Lights, Camera, Action

Lessons Learned

1. Start watching the networks long before you're ready to sell your product. Pay attention to the particular products sold by the various networks as well as when they sell those products. For example, Pettit found out that QVC wouldn't sell his product after July because it was considered seasonal.

2. Approach the network well in advance of when you want your spot to air. The networks take time to respond. Once you get a response from the network, you'll schedule your initial meeting. After that, expect to spend weeks or even months working out details, attending the class, and getting your supply of products to the network before the spot runs. So start the application process six to nine months before the date you want to sell your product.

3. Have a persuasive demo tape ready. Products that sell well on TV are ones that can convince consumers with only a brief demonstration. You should be able to demonstrate your product in 10 to 15 seconds. The focus of the tape should be the product "selling itself" rather than having the narrator pitch the product's benefits.

4. Test the quality of your product. Home shopping networks are concerned about returns, and they won't sell a product they believe isn't reliable. If possible, you should try to document any product testing you or others have done before approaching the networks.

5. Approach another home shopping network if you get turned down by the first one. Networks plan products around themes, such as gardening or lawn care. So even if your product has the potential to sell well on TV, it may be turned down if it doesn't fit into the network's plans.

6. Expect the network to order just like a store. In other words, they'll typically pay you the listed wholesale price and offer you net 30-day terms.

7. Be prepared for some returns. The shopping networks order enough of a product to ensure they won't run out. But part of your agreement with the network states that the vendor may need to send products back to you if they don't sell. If your product doesn't sell, you could get stuck with substantial returns.

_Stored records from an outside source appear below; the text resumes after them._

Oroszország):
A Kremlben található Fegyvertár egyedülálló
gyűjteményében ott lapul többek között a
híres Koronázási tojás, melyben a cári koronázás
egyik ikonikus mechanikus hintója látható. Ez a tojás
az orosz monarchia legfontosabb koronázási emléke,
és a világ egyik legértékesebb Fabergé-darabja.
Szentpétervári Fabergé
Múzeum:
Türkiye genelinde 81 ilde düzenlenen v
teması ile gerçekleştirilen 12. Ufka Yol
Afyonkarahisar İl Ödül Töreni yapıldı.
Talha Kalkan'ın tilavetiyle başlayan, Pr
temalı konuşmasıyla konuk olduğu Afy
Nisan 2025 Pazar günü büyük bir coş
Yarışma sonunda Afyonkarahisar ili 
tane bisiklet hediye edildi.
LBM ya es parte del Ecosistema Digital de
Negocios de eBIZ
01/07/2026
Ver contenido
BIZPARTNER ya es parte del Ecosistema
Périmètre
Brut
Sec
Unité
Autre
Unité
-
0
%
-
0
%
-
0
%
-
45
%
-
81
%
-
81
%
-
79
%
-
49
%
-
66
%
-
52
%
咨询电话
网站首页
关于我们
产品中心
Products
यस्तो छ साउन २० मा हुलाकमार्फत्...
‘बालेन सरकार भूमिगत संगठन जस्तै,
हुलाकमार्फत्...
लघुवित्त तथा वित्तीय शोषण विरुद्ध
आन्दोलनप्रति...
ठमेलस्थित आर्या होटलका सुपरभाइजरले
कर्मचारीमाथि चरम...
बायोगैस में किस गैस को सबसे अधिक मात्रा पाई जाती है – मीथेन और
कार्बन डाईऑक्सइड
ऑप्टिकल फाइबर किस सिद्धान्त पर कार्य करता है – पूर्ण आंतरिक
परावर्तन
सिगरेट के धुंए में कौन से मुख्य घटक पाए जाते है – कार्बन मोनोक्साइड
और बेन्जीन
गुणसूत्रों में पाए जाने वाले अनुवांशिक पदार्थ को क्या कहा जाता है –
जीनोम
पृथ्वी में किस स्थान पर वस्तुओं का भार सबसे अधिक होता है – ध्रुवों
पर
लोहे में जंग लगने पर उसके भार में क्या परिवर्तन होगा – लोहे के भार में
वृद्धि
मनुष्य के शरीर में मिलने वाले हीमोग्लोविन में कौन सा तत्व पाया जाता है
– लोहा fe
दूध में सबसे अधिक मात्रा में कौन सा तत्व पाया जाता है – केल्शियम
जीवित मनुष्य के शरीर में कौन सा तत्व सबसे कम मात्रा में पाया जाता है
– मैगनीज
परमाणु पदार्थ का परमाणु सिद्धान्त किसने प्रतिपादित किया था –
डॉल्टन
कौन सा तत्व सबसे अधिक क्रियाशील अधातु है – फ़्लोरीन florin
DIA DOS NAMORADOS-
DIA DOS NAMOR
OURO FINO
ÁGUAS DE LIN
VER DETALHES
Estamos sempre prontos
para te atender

8. The network will be in charge of how your selling time is used. Don't try to dictate how your product will be sold, as the networks have much more experience in what approach will sell best.

Most Likely to Succeed
Does your product have what it takes to sell well on TV? Products with the following characteristics are most likely to be successful:

  • Visual image: You need to create a clear visual image that lets people immediately connect to your product. This can be a picture of it or of the problem it solves. For example, people can easily understand from a product picture the dispensing racks that hold multiple soda cans in the refrigerator. But they may need a visual of a weed remover in action to understand how it works.
  • Immediate customer response: Customers have to decide to buy a product quickly if it's going to succeed on TV. To generate an impulse order, products must satisfy a need or desire that's important to the consumer. If people have trouble with gophers in their yards, they'll buy a product that promises to solve that problem quickly. You can also get an immediate response if you tie your product to a customer's self-image. People who want to appear sucessful at the office will not hesitate to buy a product that helps them project that successful image. Among the strongest-selling products on TV shopping networks are beauty and fitness aids-two categories that meet well-known consumer desires.
  • High demand: The TV shopping networks sell to a broad spectrum of people, and they look for products that appeal to a broad spectrum of their target customer group-primarily women who spend time caring for their homes. Cleaning products, jewelry, cooking products, home decorating products, crafts kits and yard products all appeal to a wide range of target customers and will generally sell well.
  • Variety: Once your initial product is successful, you need to offer your products with several variations for buyers to choose from. For instance, offer different colors or new features, or pair the product with different complementary items. A painting tool, for example, might come with a paint-can opener one year and a masking aid the next year.
  • Promotional programs: Immediate buyer response is increased when a TV sales offer includes extra components, a free add-on product, or some other promotion, such as "Buy two, get one free."
WALK ON-AIR
Besides QVC, other major home shopping channels include the Home Shopping Network (www.hsn.com) and ShopNBC (www.shopnbc.com). You can log on to the Home Shopping Network Web site and click on "Vendor Information," where you'll find the "Getting Started Demo," an informative page titled "How to Get My Product on HSN," as well as the "Vendor Requirements Manual." ShopNBC uses vendor fairs rather than direct submissions; it posts vendor fairs on its Web site. You'll need to submit an application to attend a vendor fair, and you should check the Web site often to see what products ShopNBC is looking for and to get dates and locations of vendor fairs.